- [Problem description] In duplicating the lines below, keep every word unchanged and drop the pictures.

[Excerpts from a dataset]
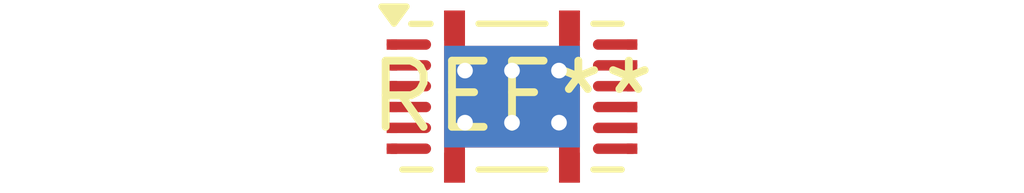
<source format=kicad_pcb>
(kicad_pcb (version 20240108) (generator pcbnew)

  (general
    (thickness 1.6)
  )

  (paper "A4")
  (layers
    (0 "F.Cu" signal)
    (31 "B.Cu" signal)
    (32 "B.Adhes" user "B.Adhesive")
    (33 "F.Adhes" user "F.Adhesive")
    (34 "B.Paste" user)
    (35 "F.Paste" user)
    (36 "B.SilkS" user "B.Silkscreen")
    (37 "F.SilkS" user "F.Silkscreen")
    (38 "B.Mask" user)
    (39 "F.Mask" user)
    (40 "Dwgs.User" user "User.Drawings")
    (41 "Cmts.User" user "User.Comments")
    (42 "Eco1.User" user "User.Eco1")
    (43 "Eco2.User" user "User.Eco2")
    (44 "Edge.Cuts" user)
    (45 "Margin" user)
    (46 "B.CrtYd" user "B.Courtyard")
    (47 "F.CrtYd" user "F.Courtyard")
    (48 "B.Fab" user)
    (49 "F.Fab" user)
    (50 "User.1" user)
    (51 "User.2" user)
    (52 "User.3" user)
    (53 "User.4" user)
    (54 "User.5" user)
    (55 "User.6" user)
    (56 "User.7" user)
    (57 "User.8" user)
    (58 "User.9" user)
  )

  (setup
    (pad_to_mask_clearance 0)
    (pcbplotparams
      (layerselection 0x00010fc_ffffffff)
      (plot_on_all_layers_selection 0x0000000_00000000)
      (disableapertmacros false)
      (usegerberextensions false)
      (usegerberattributes false)
      (usegerberadvancedattributes false)
      (creategerberjobfile false)
      (dashed_line_dash_ratio 12.000000)
      (dashed_line_gap_ratio 3.000000)
      (svgprecision 4)
      (plotframeref false)
      (viasonmask false)
      (mode 1)
      (useauxorigin false)
      (hpglpennumber 1)
      (hpglpenspeed 20)
      (hpglpendiameter 15.000000)
      (dxfpolygonmode false)
      (dxfimperialunits false)
      (dxfusepcbnewfont false)
      (psnegative false)
      (psa4output false)
      (plotreference false)
      (plotvalue false)
      (plotinvisibletext false)
      (sketchpadsonfab false)
      (subtractmaskfromsilk false)
      (outputformat 1)
      (mirror false)
      (drillshape 1)
      (scaleselection 1)
      (outputdirectory "")
    )
  )

  (net 0 "")

  (footprint "Texas_S-PDSO-N12" (layer "F.Cu") (at 0 0))

)

</source>
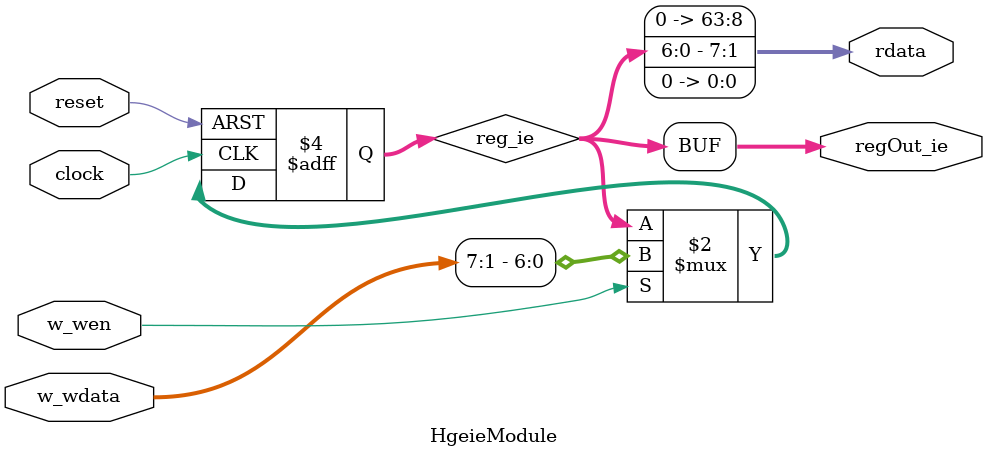
<source format=sv>
`ifndef RANDOMIZE
  `ifdef RANDOMIZE_MEM_INIT
    `define RANDOMIZE
  `endif // RANDOMIZE_MEM_INIT
`endif // not def RANDOMIZE
`ifndef RANDOMIZE
  `ifdef RANDOMIZE_REG_INIT
    `define RANDOMIZE
  `endif // RANDOMIZE_REG_INIT
`endif // not def RANDOMIZE

`ifndef RANDOM
  `define RANDOM $random
`endif // not def RANDOM

// Users can define INIT_RANDOM as general code that gets injected into the
// initializer block for modules with registers.
`ifndef INIT_RANDOM
  `define INIT_RANDOM
`endif // not def INIT_RANDOM

// If using random initialization, you can also define RANDOMIZE_DELAY to
// customize the delay used, otherwise 0.002 is used.
`ifndef RANDOMIZE_DELAY
  `define RANDOMIZE_DELAY 0.002
`endif // not def RANDOMIZE_DELAY

// Define INIT_RANDOM_PROLOG_ for use in our modules below.
`ifndef INIT_RANDOM_PROLOG_
  `ifdef RANDOMIZE
    `ifdef VERILATOR
      `define INIT_RANDOM_PROLOG_ `INIT_RANDOM
    `else  // VERILATOR
      `define INIT_RANDOM_PROLOG_ `INIT_RANDOM #`RANDOMIZE_DELAY begin end
    `endif // VERILATOR
  `else  // RANDOMIZE
    `define INIT_RANDOM_PROLOG_
  `endif // RANDOMIZE
`endif // not def INIT_RANDOM_PROLOG_

// Include register initializers in init blocks unless synthesis is set
`ifndef SYNTHESIS
  `ifndef ENABLE_INITIAL_REG_
    `define ENABLE_INITIAL_REG_
  `endif // not def ENABLE_INITIAL_REG_
`endif // not def SYNTHESIS

// Include rmemory initializers in init blocks unless synthesis is set
`ifndef SYNTHESIS
  `ifndef ENABLE_INITIAL_MEM_
    `define ENABLE_INITIAL_MEM_
  `endif // not def ENABLE_INITIAL_MEM_
`endif // not def SYNTHESIS

module HgeieModule(
  input         clock,
  input         reset,
  input         w_wen,
  input  [63:0] w_wdata,
  output [63:0] rdata,
  output [6:0]  regOut_ie
);

  reg [6:0] reg_ie;
  always @(posedge clock or posedge reset) begin
    if (reset)
      reg_ie <= 7'h0;
    else if (w_wen)
      reg_ie <= w_wdata[7:1];
  end // always @(posedge, posedge)
  `ifdef ENABLE_INITIAL_REG_
    `ifdef FIRRTL_BEFORE_INITIAL
      `FIRRTL_BEFORE_INITIAL
    `endif // FIRRTL_BEFORE_INITIAL
    logic [31:0] _RANDOM[0:0];
    initial begin
      `ifdef INIT_RANDOM_PROLOG_
        `INIT_RANDOM_PROLOG_
      `endif // INIT_RANDOM_PROLOG_
      `ifdef RANDOMIZE_REG_INIT
        _RANDOM[/*Zero width*/ 1'b0] = `RANDOM;
        reg_ie = _RANDOM[/*Zero width*/ 1'b0][6:0];
      `endif // RANDOMIZE_REG_INIT
      if (reset)
        reg_ie = 7'h0;
    end // initial
    `ifdef FIRRTL_AFTER_INITIAL
      `FIRRTL_AFTER_INITIAL
    `endif // FIRRTL_AFTER_INITIAL
  `endif // ENABLE_INITIAL_REG_
  assign rdata = {56'h0, reg_ie, 1'h0};
  assign regOut_ie = reg_ie;
endmodule


</source>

- [Exercise output]
<source format=kicad_pcb>
(kicad_pcb (version 20240108) (generator pcbnew)

  (general
    (thickness 1.6)
  )

  (paper "A4")
  (layers
    (0 "F.Cu" signal)
    (31 "B.Cu" signal)
    (32 "B.Adhes" user "B.Adhesive")
    (33 "F.Adhes" user "F.Adhesive")
    (34 "B.Paste" user)
    (35 "F.Paste" user)
    (36 "B.SilkS" user "B.Silkscreen")
    (37 "F.SilkS" user "F.Silkscreen")
    (38 "B.Mask" user)
    (39 "F.Mask" user)
    (40 "Dwgs.User" user "User.Drawings")
    (41 "Cmts.User" user "User.Comments")
    (42 "Eco1.User" user "User.Eco1")
    (43 "Eco2.User" user "User.Eco2")
    (44 "Edge.Cuts" user)
    (45 "Margin" user)
    (46 "B.CrtYd" user "B.Courtyard")
    (47 "F.CrtYd" user "F.Courtyard")
    (48 "B.Fab" user)
    (49 "F.Fab" user)
    (50 "User.1" user)
    (51 "User.2" user)
    (52 "User.3" user)
    (53 "User.4" user)
    (54 "User.5" user)
    (55 "User.6" user)
    (56 "User.7" user)
    (57 "User.8" user)
    (58 "User.9" user)
  )

  (setup
    (pad_to_mask_clearance 0)
    (pcbplotparams
      (layerselection 0x00010fc_ffffffff)
      (plot_on_all_layers_selection 0x0000000_00000000)
      (disableapertmacros false)
      (usegerberextensions false)
      (usegerberattributes false)
      (usegerberadvancedattributes false)
      (creategerberjobfile false)
      (dashed_line_dash_ratio 12.000000)
      (dashed_line_gap_ratio 3.000000)
      (svgprecision 4)
      (plotframeref false)
      (viasonmask false)
      (mode 1)
      (useauxorigin false)
      (hpglpennumber 1)
      (hpglpenspeed 20)
      (hpglpendiameter 15.000000)
      (dxfpolygonmode false)
      (dxfimperialunits false)
      (dxfusepcbnewfont false)
      (psnegative false)
      (psa4output false)
      (plotreference false)
      (plotvalue false)
      (plotinvisibletext false)
      (sketchpadsonfab false)
      (subtractmaskfromsilk false)
      (outputformat 1)
      (mirror false)
      (drillshape 1)
      (scaleselection 1)
      (outputdirectory "")
    )
  )

  (net 0 "")

  (footprint "Texas_S-PDSO-N12" (layer "F.Cu") (at 0 0))

)

</source>
<source format=sv>
`ifndef RANDOMIZE
  `ifdef RANDOMIZE_MEM_INIT
    `define RANDOMIZE
  `endif // RANDOMIZE_MEM_INIT
`endif // not def RANDOMIZE
`ifndef RANDOMIZE
  `ifdef RANDOMIZE_REG_INIT
    `define RANDOMIZE
  `endif // RANDOMIZE_REG_INIT
`endif // not def RANDOMIZE

`ifndef RANDOM
  `define RANDOM $random
`endif // not def RANDOM

// Users can define INIT_RANDOM as general code that gets injected into the
// initializer block for modules with registers.
`ifndef INIT_RANDOM
  `define INIT_RANDOM
`endif // not def INIT_RANDOM

// If using random initialization, you can also define RANDOMIZE_DELAY to
// customize the delay used, otherwise 0.002 is used.
`ifndef RANDOMIZE_DELAY
  `define RANDOMIZE_DELAY 0.002
`endif // not def RANDOMIZE_DELAY

// Define INIT_RANDOM_PROLOG_ for use in our modules below.
`ifndef INIT_RANDOM_PROLOG_
  `ifdef RANDOMIZE
    `ifdef VERILATOR
      `define INIT_RANDOM_PROLOG_ `INIT_RANDOM
    `else  // VERILATOR
      `define INIT_RANDOM_PROLOG_ `INIT_RANDOM #`RANDOMIZE_DELAY begin end
    `endif // VERILATOR
  `else  // RANDOMIZE
    `define INIT_RANDOM_PROLOG_
  `endif // RANDOMIZE
`endif // not def INIT_RANDOM_PROLOG_

// Include register initializers in init blocks unless synthesis is set
`ifndef SYNTHESIS
  `ifndef ENABLE_INITIAL_REG_
    `define ENABLE_INITIAL_REG_
  `endif // not def ENABLE_INITIAL_REG_
`endif // not def SYNTHESIS

// Include rmemory initializers in init blocks unless synthesis is set
`ifndef SYNTHESIS
  `ifndef ENABLE_INITIAL_MEM_
    `define ENABLE_INITIAL_MEM_
  `endif // not def ENABLE_INITIAL_MEM_
`endif // not def SYNTHESIS

module HgeieModule(
  input         clock,
  input         reset,
  input         w_wen,
  input  [63:0] w_wdata,
  output [63:0] rdata,
  output [6:0]  regOut_ie
);

  reg [6:0] reg_ie;
  always @(posedge clock or posedge reset) begin
    if (reset)
      reg_ie <= 7'h0;
    else if (w_wen)
      reg_ie <= w_wdata[7:1];
  end // always @(posedge, posedge)
  `ifdef ENABLE_INITIAL_REG_
    `ifdef FIRRTL_BEFORE_INITIAL
      `FIRRTL_BEFORE_INITIAL
    `endif // FIRRTL_BEFORE_INITIAL
    logic [31:0] _RANDOM[0:0];
    initial begin
      `ifdef INIT_RANDOM_PROLOG_
        `INIT_RANDOM_PROLOG_
      `endif // INIT_RANDOM_PROLOG_
      `ifdef RANDOMIZE_REG_INIT
        _RANDOM[/*Zero width*/ 1'b0] = `RANDOM;
        reg_ie = _RANDOM[/*Zero width*/ 1'b0][6:0];
      `endif // RANDOMIZE_REG_INIT
      if (reset)
        reg_ie = 7'h0;
    end // initial
    `ifdef FIRRTL_AFTER_INITIAL
      `FIRRTL_AFTER_INITIAL
    `endif // FIRRTL_AFTER_INITIAL
  `endif // ENABLE_INITIAL_REG_
  assign rdata = {56'h0, reg_ie, 1'h0};
  assign regOut_ie = reg_ie;
endmodule


</source>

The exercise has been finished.